Continue the mailing-list exchange about C++ concepts and unconstrained template parameters from the point where it stops, ahead of the data.

• Excerpt provided:
--- START ---
And as I found the misunderstanding to be on my end, this was the right
choice.
> However, `concept Foo` is also more typing than `Foo auto`, so I don't
> think it's an improvement.
> Right now, `auto x` in a lambda parameter list means "secretly a
> template," so it was the obvious choice when secret templates were
> extended to work with plain old functions. It was a GCC extension
> long before it was in C++2a.
> (In fact, just last week I had to explain to an actual beginner
> student that one of his C++14 program's `auto`s was legit and the
> other was exploiting a non-standard GCC extension! Stupid GCC...)
Herbs mail told me what I am missing and my lack of knowledge over the
final version of concepts did to lead to that confusion on my end. Sorry.
>
> Has this been talked about or what is the general plan to get our
> community to move away from unconstrained template parameters and
> auto?
>
>
> - Whose community (yours in particular, or postulating some global C++
> community)?
> - /*Should*/ any community move away from unconstrained template
> parameters, and if so, why?
--- END ---
• Given material:
--- START ---
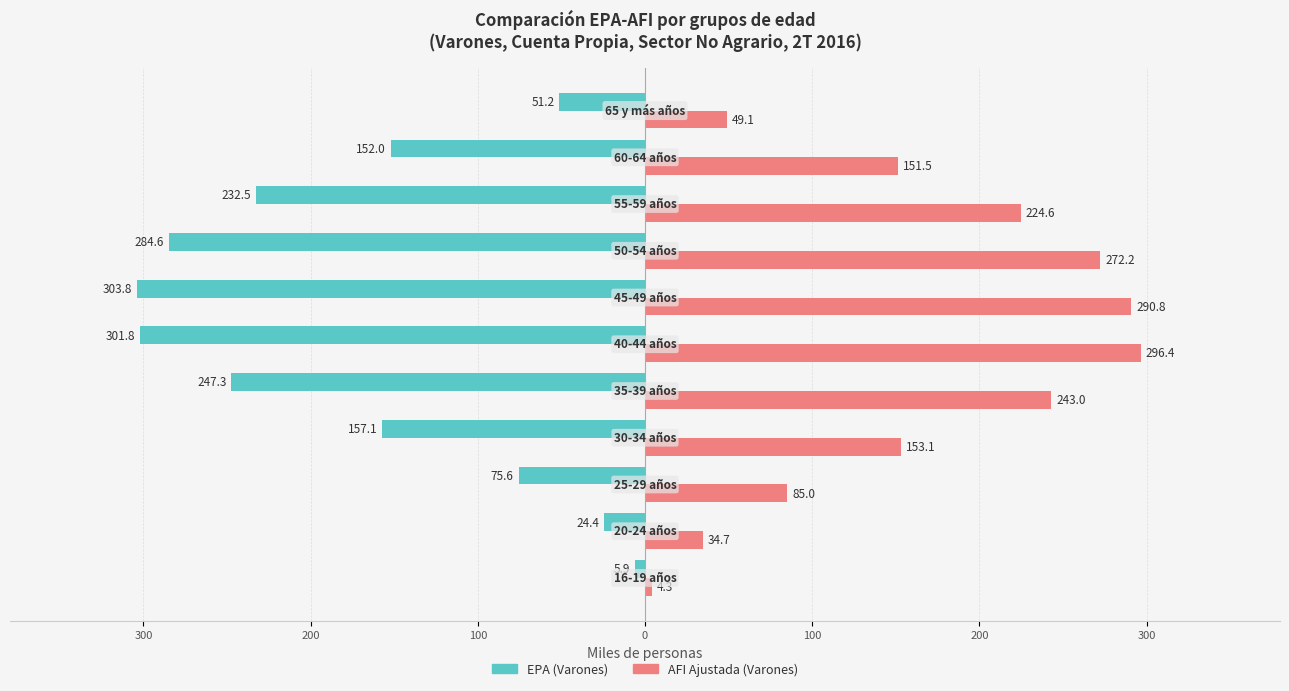

What are all the series names shown in the legend?

EPA (Varones), AFI Ajustada (Varones)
--- END ---
• Solved problem:
>
> If you don't like the visual similarity of
> void foo(Iterator auto x) // TWO WORDS GOOD
> void foo(auto x) // ONE WORD BAD
> then what would you say to
> template<Iterator It> void foo(It x) // NO CLASS GOOD
> template<class It> void foo(It x) // CLASS BAD
> ?
>
> I notice that `template<class It> void foo(It x)` doesn't contain the
> dreaded word "auto", but presumably you'd still consider it a "bad"
> unconstrained template, right? So it's not exactly the word "auto"
> that's causing you trouble...?

The game-changer here is actually the simple line in Herbs mail:

iterator auto first = vec.begin()

I did not know that concepts could also be used to constrain auto in
immediately deduced concept like statements, not only in later
instantiated template contexts. And as both were called auto, this
should have been somewhat obvious to me but it wasn't. In my mind,
concepts could only be used to constrain templates, and I never thought
of auto it= vec.begin(); as a template, but as a deduced type. So I did
not expect you to be able to constrain it, and worried about the task to
disambigaute between these two kinds.

Now everything is beautiful: The story to tell is just use auto, but
when you do and you have a named concept in mind and at hand, constrain
your auto by using the concept. You do that, by simply writing the
constraint before the auto. If that works for all auto contexts and no
asterisk is needed, this is really beautiful.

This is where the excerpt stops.